An analogy may help here. Suppose you say, “I am going to choose to buy a professional baseball team.” This makes sense if you then buy the Minnesota Twins or the Los Angeles Dodgers. But if you do this, you choose the members of that specific team over other individual players on other teams. It makes no sense to say “I am going to buy a professional baseball team” that has no members, no players, and then permit whoever desires to come to play on the team. In the latter case you have not chosen a team. You have chosen that there be a team, the makeup of which is totally out of your control. So to choose a team requires that you choose one team among others along with the individuals who make it up. To choose that there be a team entails no choosing of one group over another but only that a group may form into a team if they want to. The point of the analogy is that if there really is such a thing as the choosing of a specific group, then individual election is entailed in corporate election.

. . .

Those who defend corporate election are conscious of the fact that it is hard to separate corporate from individual election, for logic would seem to require that the individuals that make up a group cannot be separated from the group itself. Klein responds by saying that this amounts to an imposition of modern western categories upon Biblical writers. He goes on to say that it requires a “logic that is foreign to their thinking.” Clark Pinnock also says that the Arminian view is more attractive because he is “in the process of learning to read the Bible from a new point of view, one that I believe is more truly evangelical and less rationalistic.” Those who cannot see how election is corporate without also involving individuals have fallen prey to imposing western logic upon the Bible.
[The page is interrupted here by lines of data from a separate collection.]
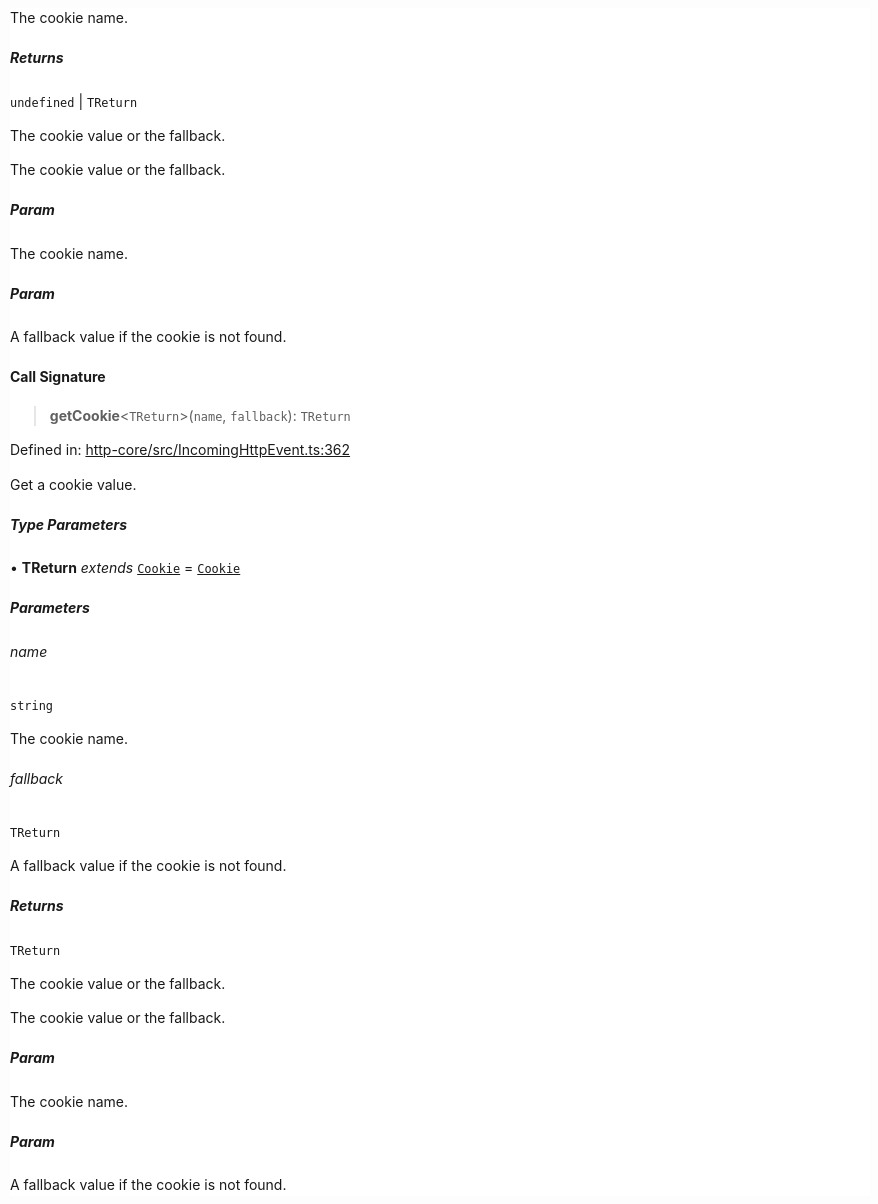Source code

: The cookie name.

##### Returns

`undefined` \| `TReturn`

The cookie value or the fallback.

The cookie value or the fallback.

##### Param

The cookie name.

##### Param

A fallback value if the cookie is not found.

#### Call Signature

> **getCookie**\<`TReturn`\>(`name`, `fallback`): `TReturn`

Defined in: [http-core/src/IncomingHttpEvent.ts:362](https://github.com/stonemjs/http-core/blob/31e23030575a56f9e3df3cf0d1fec6cbcbb56275/src/IncomingHttpEvent.ts#L362)

Get a cookie value.

##### Type Parameters

• **TReturn** *extends* [`Cookie`](../../cookies/Cookie/classes/Cookie.md) = [`Cookie`](../../cookies/Cookie/classes/Cookie.md)

##### Parameters

###### name

`string`

The cookie name.

###### fallback

`TReturn`

A fallback value if the cookie is not found.

##### Returns

`TReturn`

The cookie value or the fallback.

The cookie value or the fallback.

##### Param

The cookie name.

##### Param

A fallback value if the cookie is not found.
I must confess that this objection strikes me as highly ironic. For example, Klein also says that it makes no sense for God to plead for Israel to be saved (Rom 10:21) if he has elected only some to be saved. But this objection surely seems to be based on so-called western logic. Klein cannot seem to make sense logically of how both of these can be true, and so he concludes that individual election is not credible. Has he ever considered that he might be forcing western logic upon the text and that both might be true in a way we do not fully comprehend? Indeed, one could assert that the focus upon individual choice as ultimately determinative in salvation is based on “western” logic inasmuch as it concentrates upon the individual and his or her individual choice. And on the same page that Pinnock says he is escaping from rationalism, he says he cannot believe “that God determines all things and that creaturely freedom is real” because this view is contradictory and incoherent. He goes on to say, “The logic of consistent Calvinism makes God the author of evil and casts serious doubt on his goodness.” These kinds of statements from Pinnock certainly seem to reflect a dependence on western logic.

Now most Calvinists would affirm that logic should not be jettisoned, but they would also claim that the relationship between divine sovereignty and human responsibility is finally a mystery. The admission of mystery demonstrates that Calvinists are not dominated by western logic. In fact it seems to me that those who insist that human freedom and individual faith must rule out divine determination of all things are those who end up subscribing to western logical categories.

. . .

There are times when Scripture strongly affirms two realities that cannot finally be
resolved logically by us. . . . Such mysteries should only be adopted if that is where the Biblical evidence leads. I believe the Biblical evidence compels us to see such a mystery in the case of divine election and human responsibility.[1]